Published Tue, Feb 10, 2015 · 11:52 PM

[ISTANBUL] Bank of Japan Governor Haruhiko Kuroda said Group of 20 nations didn't criticize his monetary policy or discuss the yen's weakening, signaling confidence to proceed with easing that has driven down the currency.

"I felt it's well understood internationally that Japan will make positive contributions not only to its own economy but to the global economy if the nation ends deflation and achieves 2 per cent price stability through quantitative and qualitative monetary easing," Mr Kuroda told reporters on Tuesday in Istanbul, where he attended a meeting of G20 finance chiefs and central bank governors. "So there was no criticism at all" of the easing, he said.

The comments reinforce the idea that Kuroda's record stimulus fits with positions such as US Treasury Secretary Jacob J Lew's point that G20 counterparts shouldn't resort to currency devaluations to spur economic growth. Lew said last week that Japan's policies resulting in a weaker yen don't qualify as "unfair." "It's hard for G20 nations to criticise Japan now," Masamichi Adachi, senior economist at JPMorgan Chase & Co and a former central bank official, said before Mr Kuroda's remarks. "The BOJ can justify its aggressive monetary policy as they try to escape from deflation even as the yen is the key channel they are trying to influence." The G20 communique in Istanbul on Tuesday reiterated a two-year pledge not to resort to currency devaluations to spur growth, while saying that "current economic conditions require accommodative monetary policies in some economies."

The document cited Japan's "slow" recovery, after the world's third-largest economy slipped into a recession last year following an increase in the sales tax to 8 per cent in April. The slump prompted Abe to postpone another planned increase until 2017.

Mr Kuroda in October expanded already-record stimulus, adding downward pressure on the yen, which has weakened the most against the dollar among 16 major currencies since Prime Minister Shinzo Abe took office in 2012.

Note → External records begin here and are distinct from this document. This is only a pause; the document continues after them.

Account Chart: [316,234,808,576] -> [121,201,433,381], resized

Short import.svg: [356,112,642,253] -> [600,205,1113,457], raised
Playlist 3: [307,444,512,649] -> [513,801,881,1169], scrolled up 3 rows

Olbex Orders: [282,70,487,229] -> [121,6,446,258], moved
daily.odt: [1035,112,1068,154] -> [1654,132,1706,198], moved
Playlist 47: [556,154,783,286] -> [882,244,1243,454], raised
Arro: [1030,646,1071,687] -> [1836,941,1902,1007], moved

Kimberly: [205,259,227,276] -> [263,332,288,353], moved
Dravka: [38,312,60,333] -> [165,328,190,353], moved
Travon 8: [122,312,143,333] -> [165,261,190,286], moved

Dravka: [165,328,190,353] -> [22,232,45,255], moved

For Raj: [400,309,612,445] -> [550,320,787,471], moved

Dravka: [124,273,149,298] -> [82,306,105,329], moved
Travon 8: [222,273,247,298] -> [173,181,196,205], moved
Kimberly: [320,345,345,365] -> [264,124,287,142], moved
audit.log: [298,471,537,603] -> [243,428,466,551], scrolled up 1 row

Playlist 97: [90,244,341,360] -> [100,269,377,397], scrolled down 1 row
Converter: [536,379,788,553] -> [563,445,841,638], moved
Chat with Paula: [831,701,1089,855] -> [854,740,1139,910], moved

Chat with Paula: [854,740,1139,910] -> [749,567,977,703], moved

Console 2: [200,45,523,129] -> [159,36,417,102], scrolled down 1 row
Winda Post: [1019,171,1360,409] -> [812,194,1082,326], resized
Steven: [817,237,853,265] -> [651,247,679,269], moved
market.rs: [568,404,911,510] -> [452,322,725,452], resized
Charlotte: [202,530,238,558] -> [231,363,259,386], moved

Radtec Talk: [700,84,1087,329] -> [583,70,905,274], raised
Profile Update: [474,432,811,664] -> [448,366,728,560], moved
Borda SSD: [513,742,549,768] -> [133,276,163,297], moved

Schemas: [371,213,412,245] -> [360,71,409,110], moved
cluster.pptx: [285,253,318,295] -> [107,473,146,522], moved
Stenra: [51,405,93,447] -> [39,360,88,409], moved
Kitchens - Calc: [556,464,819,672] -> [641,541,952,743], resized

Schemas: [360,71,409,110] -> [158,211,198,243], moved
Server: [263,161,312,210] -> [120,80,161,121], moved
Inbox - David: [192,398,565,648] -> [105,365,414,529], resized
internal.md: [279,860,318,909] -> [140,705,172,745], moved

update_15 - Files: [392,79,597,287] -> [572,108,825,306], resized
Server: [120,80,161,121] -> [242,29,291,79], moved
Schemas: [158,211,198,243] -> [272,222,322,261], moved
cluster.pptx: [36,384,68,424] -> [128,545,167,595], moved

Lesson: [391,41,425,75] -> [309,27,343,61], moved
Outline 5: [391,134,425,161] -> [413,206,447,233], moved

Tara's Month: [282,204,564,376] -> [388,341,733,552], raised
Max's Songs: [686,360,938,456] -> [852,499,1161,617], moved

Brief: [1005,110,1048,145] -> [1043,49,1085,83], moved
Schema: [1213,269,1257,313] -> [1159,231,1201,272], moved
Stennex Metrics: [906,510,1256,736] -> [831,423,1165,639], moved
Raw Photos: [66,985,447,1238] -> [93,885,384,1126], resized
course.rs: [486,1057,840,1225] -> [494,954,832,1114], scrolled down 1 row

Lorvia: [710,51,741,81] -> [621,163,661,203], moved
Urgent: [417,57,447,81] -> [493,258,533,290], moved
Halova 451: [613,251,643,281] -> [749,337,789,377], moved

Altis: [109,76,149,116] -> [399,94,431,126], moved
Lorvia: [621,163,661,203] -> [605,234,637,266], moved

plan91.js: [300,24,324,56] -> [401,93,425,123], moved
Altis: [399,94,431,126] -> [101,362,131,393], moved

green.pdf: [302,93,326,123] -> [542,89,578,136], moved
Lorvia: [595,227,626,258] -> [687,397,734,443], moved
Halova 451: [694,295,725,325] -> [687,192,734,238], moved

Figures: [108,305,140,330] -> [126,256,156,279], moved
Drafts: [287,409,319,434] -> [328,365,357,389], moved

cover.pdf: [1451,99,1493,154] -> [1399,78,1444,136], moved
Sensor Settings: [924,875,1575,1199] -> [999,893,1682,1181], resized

The currency is forecast to weaken further as US monetary policy moves toward tightening and the BOJ extends stimulus. The median estimate in a Bloomberg survey of more than 50 strategists is for the yen to drop to 122 per dollar in June, before reaching to 125 by year-end. It traded at 119.38 at 1.15 pm on Tuesday in New York.

"The G20 has confirmed that each central bank can use appropriate policy to fulfill its mandate for price stability and there is no change in that stance," Mr Kuroda said.

Mr Kuroda has repeatedly said the BOJ is targeting 2 per cent inflation, not foreign exchange rates, helping head off potential criticism of policies that have pushed the yen lower.

Consumer prices excluding fresh food rose 2.5 per cent from a year earlier in December. Stripped of the effect of the sales- tax increase, core inflation - the Bank of Japan's key measure - was 0.5 per cent, below its 2 per cent target.

"I expect we will generate a positive economic cycle going forward," Finance Minister Taro Aso told reporters Tuesday. An economic package in December and the government's various measures including talks with business lobbies and labor unions will lead to wage growth as companies enjoy record profits, he said.